SARS Virus Kills One More in China

A second person has died from a mysterious SARS Virus in China, which has reached thousands and has emerged in two other Asian countries, officials said.

Local authorities said Wednesday a 69-year-old man died in Wuhan, the central Chinese city suspected to be the epicenter of a coronavirus outbreak from the same family as the deadly SARS Virus pathogen. The outbreak caused concern in 2002-2003 due to the similarity to SARS (Severe Acute Respiratory Syndrome), which killed 349 people in mainland China and another 299 people in Hong Kong.

In China, at least 41 people were diagnosed with pneumonia related to the new virus, leading Hong Kong authorities to step up prevention steps, including temperature checks for inbound travelers. The Wuhan health commission said twelve people were recovered from hospital and discharged while five others were in serious condition.

The man who died on December 31 had become ill, and his condition worsened on January 4, with damage to pulmonary tuberculosis and multiple organ functions, the commission said. Two other reports in Thailand and Japan— with health officials in both countries claiming that prior to their hospitalizations the patients visit Wuhan.

Officials in Wuhan said the outbreak was based in a seafood market. It close on January 1. There has so far been no evidence of human-to-human transmission of the virus. It is behind the Wuhan outbreak, but the health commission has confirmed that the possibility “can not be excluded.”

WHO Talks About Human-Human Transmission of SARS Virus

A doctor from the World Health Organization (WHO) said it wouldn’t be surprising if there were “some limited human-to-human transmission. This is particularly among families with close contact with each other.”

The WHO said Thursday that “about the new coronavirus much remains to be understood.”
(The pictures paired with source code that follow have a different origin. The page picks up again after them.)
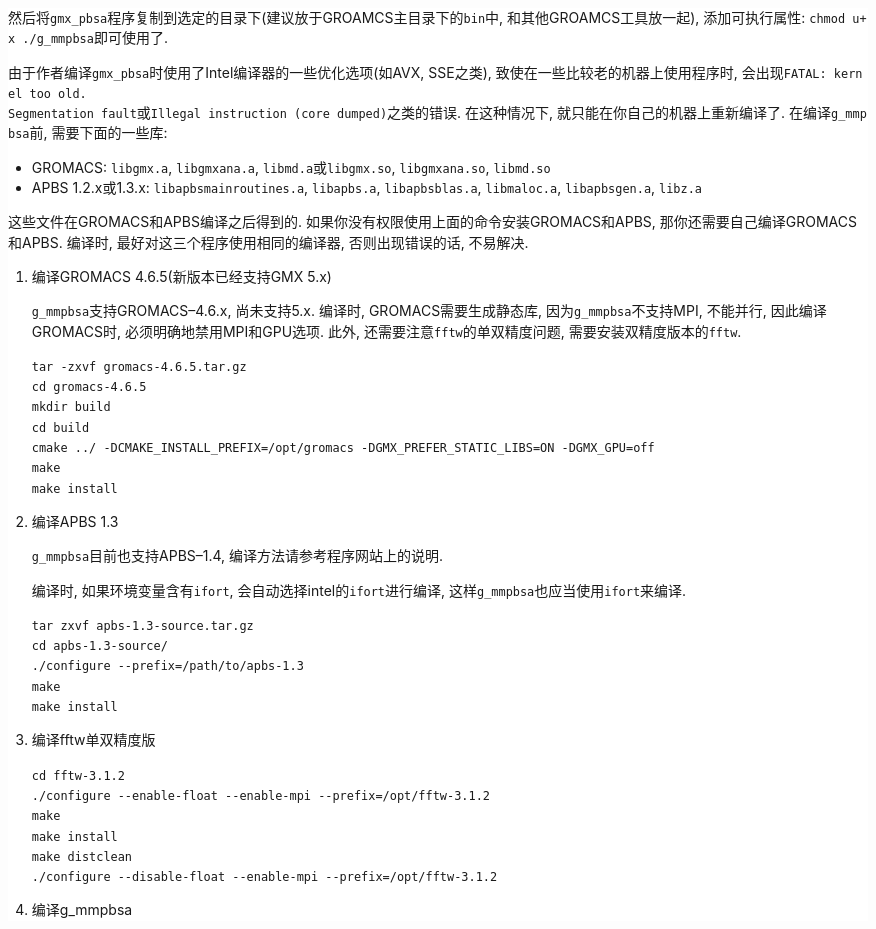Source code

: <p>然后将<code>gmx_pbsa</code>程序复制到选定的目录下(建议放于GROAMCS主目录下的<code>bin</code>中, 和其他GROAMCS工具放一起), 添加可执行属性: <code>chmod u+x ./g_mmpbsa</code>即可使用了.</p>

<p>由于作者编译<code>gmx_pbsa</code>时使用了Intel编译器的一些优化选项(如AVX, SSE之类), 致使在一些比较老的机器上使用程序时, 会出现<code>FATAL: kernel too old.
Segmentation fault</code>或<code>Illegal instruction (core dumped)</code>之类的错误. 在这种情况下, 就只能在你自己的机器上重新编译了. 在编译<code>g_mmpbsa</code>前, 需要下面的一些库:</p>

<ul class="incremental">
<li>GROMACS: <code>libgmx.a</code>, <code>libgmxana.a</code>, <code>libmd.a</code>或<code>libgmx.so</code>, <code>libgmxana.so</code>, <code>libmd.so</code></li>
<li>APBS 1.2.x或1.3.x: <code>libapbsmainroutines.a</code>, <code>libapbs.a</code>, <code>libapbsblas.a</code>, <code>libmaloc.a</code>, <code>libapbsgen.a</code>, <code>libz.a</code></li>
</ul>

<p>这些文件在GROMACS和APBS编译之后得到的. 如果你没有权限使用上面的命令安装GROMACS和APBS, 那你还需要自己编译GROMACS和APBS. 编译时, 最好对这三个程序使用相同的编译器, 否则出现错误的话, 不易解决.</p>

<ol class="incremental">
<li><p>编译GROMACS 4.6.5(新版本已经支持GMX 5.x)</p>

<p><code>g_mmpbsa</code>支持GROMACS&#8211;4.6.x, 尚未支持5.x. 编译时, GROMACS需要生成静态库, 因为<code>g_mmpbsa</code>不支持MPI, 不能并行, 因此编译GROMACS时, 必须明确地禁用MPI和GPU选项. 此外, 还需要注意<code>fftw</code>的单双精度问题, 需要安装双精度版本的<code>fftw</code>.</p>

<pre><code>tar -zxvf gromacs-4.6.5.tar.gz
cd gromacs-4.6.5
mkdir build
cd build
cmake ../ -DCMAKE_INSTALL_PREFIX=/opt/gromacs -DGMX_PREFER_STATIC_LIBS=ON -DGMX_GPU=off
make
make install
</code></pre></li>
<li><p>编译APBS 1.3</p>

<p><code>g_mmpbsa</code>目前也支持APBS&#8211;1.4, 编译方法请参考程序网站上的说明.</p>

<p>编译时, 如果环境变量含有<code>ifort</code>, 会自动选择intel的<code>ifort</code>进行编译, 这样<code>g_mmpbsa</code>也应当使用<code>ifort</code>来编译.</p>

<pre><code>tar zxvf apbs-1.3-source.tar.gz
cd apbs-1.3-source/
./configure --prefix=/path/to/apbs-1.3
make
make install
</code></pre></li>
<li><p>编译fftw单双精度版</p>

<pre><code>cd fftw-3.1.2
./configure --enable-float --enable-mpi --prefix=/opt/fftw-3.1.2
make
make install
make distclean
./configure --disable-float --enable-mpi --prefix=/opt/fftw-3.1.2
</code></pre></li>
<li><p>编译g_mmpbsa</p>

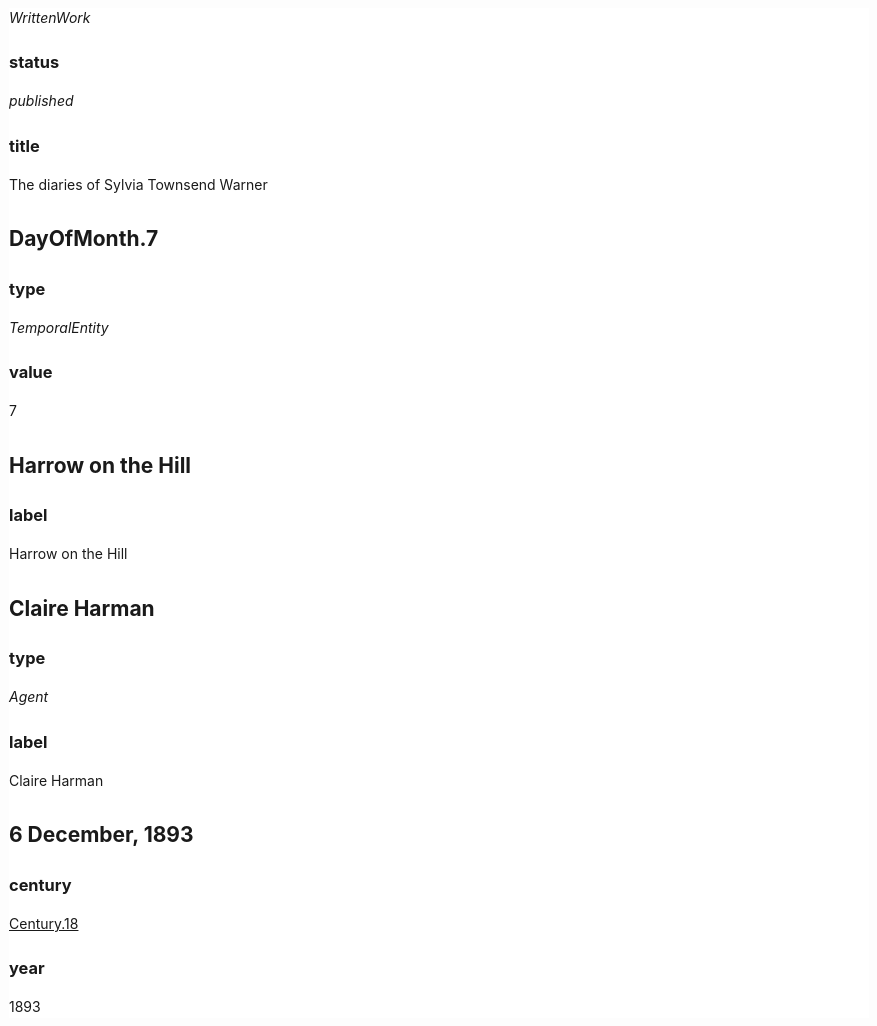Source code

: *WrittenWork*

### status


*published*

### title


The diaries of Sylvia Townsend Warner

## DayOfMonth.7

### type


*TemporalEntity*

### value


7

## Harrow on the Hill

### label


Harrow on the Hill

## Claire Harman

### type


*Agent*

### label


Claire Harman

## 6 December, 1893

### century


[Century.18](#Century.18)

### year


1893
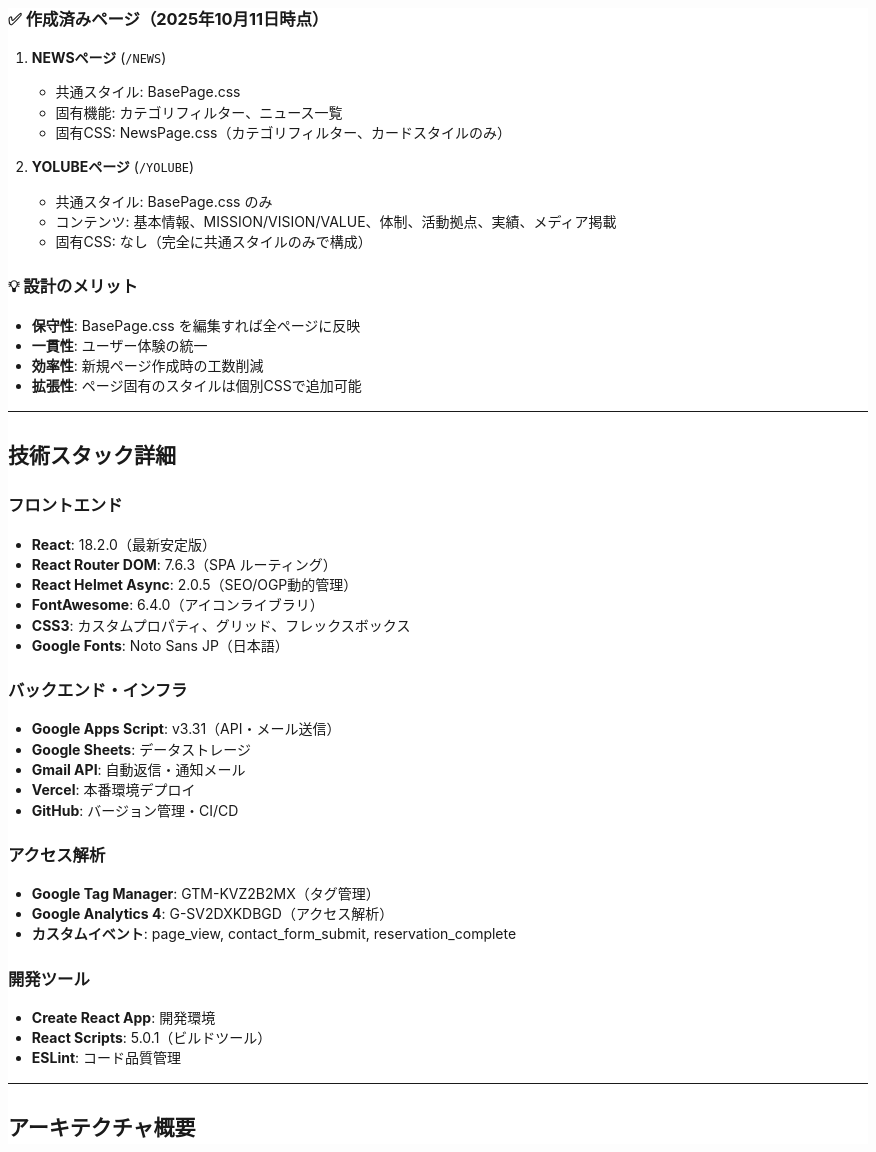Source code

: ### ✅ 作成済みページ（2025年10月11日時点）
1. **NEWSページ** (`/NEWS`)
   - 共通スタイル: BasePage.css
   - 固有機能: カテゴリフィルター、ニュース一覧
   - 固有CSS: NewsPage.css（カテゴリフィルター、カードスタイルのみ）

2. **YOLUBEページ** (`/YOLUBE`)
   - 共通スタイル: BasePage.css のみ
   - コンテンツ: 基本情報、MISSION/VISION/VALUE、体制、活動拠点、実績、メディア掲載
   - 固有CSS: なし（完全に共通スタイルのみで構成）

### 💡 設計のメリット
- **保守性**: BasePage.css を編集すれば全ページに反映
- **一貫性**: ユーザー体験の統一
- **効率性**: 新規ページ作成時の工数削減
- **拡張性**: ページ固有のスタイルは個別CSSで追加可能

---

## 技術スタック詳細

### フロントエンド
- **React**: 18.2.0（最新安定版）
- **React Router DOM**: 7.6.3（SPA ルーティング）
- **React Helmet Async**: 2.0.5（SEO/OGP動的管理）
- **FontAwesome**: 6.4.0（アイコンライブラリ）
- **CSS3**: カスタムプロパティ、グリッド、フレックスボックス
- **Google Fonts**: Noto Sans JP（日本語）

### バックエンド・インフラ
- **Google Apps Script**: v3.31（API・メール送信）
- **Google Sheets**: データストレージ
- **Gmail API**: 自動返信・通知メール
- **Vercel**: 本番環境デプロイ
- **GitHub**: バージョン管理・CI/CD

### アクセス解析
- **Google Tag Manager**: GTM-KVZ2B2MX（タグ管理）
- **Google Analytics 4**: G-SV2DXKDBGD（アクセス解析）
- **カスタムイベント**: page_view, contact_form_submit, reservation_complete

### 開発ツール
- **Create React App**: 開発環境
- **React Scripts**: 5.0.1（ビルドツール）
- **ESLint**: コード品質管理

---

## アーキテクチャ概要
It was not understood enough about it to “make definitive conclusions about how it is being distribute,” a statement adds. The Wuhan health commission said one diagnosed man worked at the Huanan Seafood Wholesale Market. His partner, who also had the virus, registered “no exposure history” at the plant.

The woman in Thailand did not visit the seafood market, WHO said on Tuesday. Earlier this week she was officially in stable condition. The Japanese patient, release from hospital, also not in market. Japanese officials said that the man was in Wuhan. That time he is in contact with a person with virus.

A Level 1 “Alert” warning is out by the US Centers. This is for Disease Control and Prevention for travelers to Wuhan. He state that they should follow standard precautions and avoid contact with animals and sick people.